**Problem:** Pick out every line of the data below that contains the string "Comp", and copy each one in full.

┌─ Information supplied

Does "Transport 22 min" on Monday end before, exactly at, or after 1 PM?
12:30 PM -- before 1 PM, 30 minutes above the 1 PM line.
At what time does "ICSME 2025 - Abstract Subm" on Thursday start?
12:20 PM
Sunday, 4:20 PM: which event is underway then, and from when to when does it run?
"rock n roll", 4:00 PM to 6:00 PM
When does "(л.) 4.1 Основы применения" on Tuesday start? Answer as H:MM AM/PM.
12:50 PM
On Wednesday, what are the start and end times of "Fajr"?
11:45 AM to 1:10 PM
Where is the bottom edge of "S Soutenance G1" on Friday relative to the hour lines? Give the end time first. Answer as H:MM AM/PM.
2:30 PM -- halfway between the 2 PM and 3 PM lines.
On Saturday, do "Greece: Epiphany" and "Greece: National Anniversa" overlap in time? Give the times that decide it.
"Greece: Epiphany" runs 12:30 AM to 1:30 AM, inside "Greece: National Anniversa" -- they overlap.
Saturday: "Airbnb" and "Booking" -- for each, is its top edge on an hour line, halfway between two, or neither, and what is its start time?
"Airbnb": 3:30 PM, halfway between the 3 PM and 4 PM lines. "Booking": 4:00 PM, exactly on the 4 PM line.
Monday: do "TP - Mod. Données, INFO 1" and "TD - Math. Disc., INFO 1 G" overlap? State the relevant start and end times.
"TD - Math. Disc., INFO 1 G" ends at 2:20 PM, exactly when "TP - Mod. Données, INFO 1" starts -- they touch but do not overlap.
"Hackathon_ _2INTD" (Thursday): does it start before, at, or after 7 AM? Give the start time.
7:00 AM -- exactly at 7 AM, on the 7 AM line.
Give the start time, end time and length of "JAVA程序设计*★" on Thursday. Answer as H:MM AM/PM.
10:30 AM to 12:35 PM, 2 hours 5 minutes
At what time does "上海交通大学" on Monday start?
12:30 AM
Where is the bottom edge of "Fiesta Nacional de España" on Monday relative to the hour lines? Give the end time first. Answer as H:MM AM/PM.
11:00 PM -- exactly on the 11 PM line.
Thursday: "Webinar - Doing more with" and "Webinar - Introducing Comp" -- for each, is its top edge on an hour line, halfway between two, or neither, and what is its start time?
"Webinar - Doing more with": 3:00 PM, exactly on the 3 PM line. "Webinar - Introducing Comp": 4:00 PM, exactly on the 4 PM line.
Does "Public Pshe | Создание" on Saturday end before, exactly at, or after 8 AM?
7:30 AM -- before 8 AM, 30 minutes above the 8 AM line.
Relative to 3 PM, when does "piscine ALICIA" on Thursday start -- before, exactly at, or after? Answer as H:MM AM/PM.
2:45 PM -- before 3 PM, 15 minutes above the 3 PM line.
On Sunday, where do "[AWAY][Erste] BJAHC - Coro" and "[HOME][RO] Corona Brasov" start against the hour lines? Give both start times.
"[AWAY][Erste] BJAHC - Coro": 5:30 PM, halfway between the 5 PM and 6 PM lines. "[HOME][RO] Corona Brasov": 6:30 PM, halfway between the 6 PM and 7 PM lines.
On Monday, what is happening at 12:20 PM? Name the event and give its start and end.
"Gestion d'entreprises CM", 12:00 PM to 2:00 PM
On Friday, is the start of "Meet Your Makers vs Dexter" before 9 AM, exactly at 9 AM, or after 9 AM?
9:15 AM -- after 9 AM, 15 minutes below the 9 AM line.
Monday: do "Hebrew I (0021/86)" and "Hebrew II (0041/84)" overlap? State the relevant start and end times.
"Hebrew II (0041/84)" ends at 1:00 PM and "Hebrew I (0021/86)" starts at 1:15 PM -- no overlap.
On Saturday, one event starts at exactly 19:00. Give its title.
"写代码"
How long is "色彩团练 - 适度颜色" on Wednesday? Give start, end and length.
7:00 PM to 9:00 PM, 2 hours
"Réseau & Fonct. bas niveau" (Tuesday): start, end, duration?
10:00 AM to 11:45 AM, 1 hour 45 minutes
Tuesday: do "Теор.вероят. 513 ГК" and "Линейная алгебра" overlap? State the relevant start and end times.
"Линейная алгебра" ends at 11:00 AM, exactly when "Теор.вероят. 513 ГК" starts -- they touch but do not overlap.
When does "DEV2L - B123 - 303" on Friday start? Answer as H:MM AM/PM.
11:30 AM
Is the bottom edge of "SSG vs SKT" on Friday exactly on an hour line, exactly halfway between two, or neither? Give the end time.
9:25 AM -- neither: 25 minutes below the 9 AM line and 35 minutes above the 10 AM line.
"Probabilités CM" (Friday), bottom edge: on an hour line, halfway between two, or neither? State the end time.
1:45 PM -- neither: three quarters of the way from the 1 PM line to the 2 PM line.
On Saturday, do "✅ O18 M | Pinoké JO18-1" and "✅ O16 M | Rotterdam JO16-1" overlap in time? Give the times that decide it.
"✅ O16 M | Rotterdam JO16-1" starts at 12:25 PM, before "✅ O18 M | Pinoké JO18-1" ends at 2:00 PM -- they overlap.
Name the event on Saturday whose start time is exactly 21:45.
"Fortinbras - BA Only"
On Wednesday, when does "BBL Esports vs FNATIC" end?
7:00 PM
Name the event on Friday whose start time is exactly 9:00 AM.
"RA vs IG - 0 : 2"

└─

**Task response:**
Thursday: "Webinar - Doing more with" and "Webinar - Introducing Comp" -- for each, is its top edge on an hour line, halfway between two, or neither, and what is its start time?
"Webinar - Doing more with": 3:00 PM, exactly on the 3 PM line. "Webinar - Introducing Comp": 4:00 PM, exactly on the 4 PM line.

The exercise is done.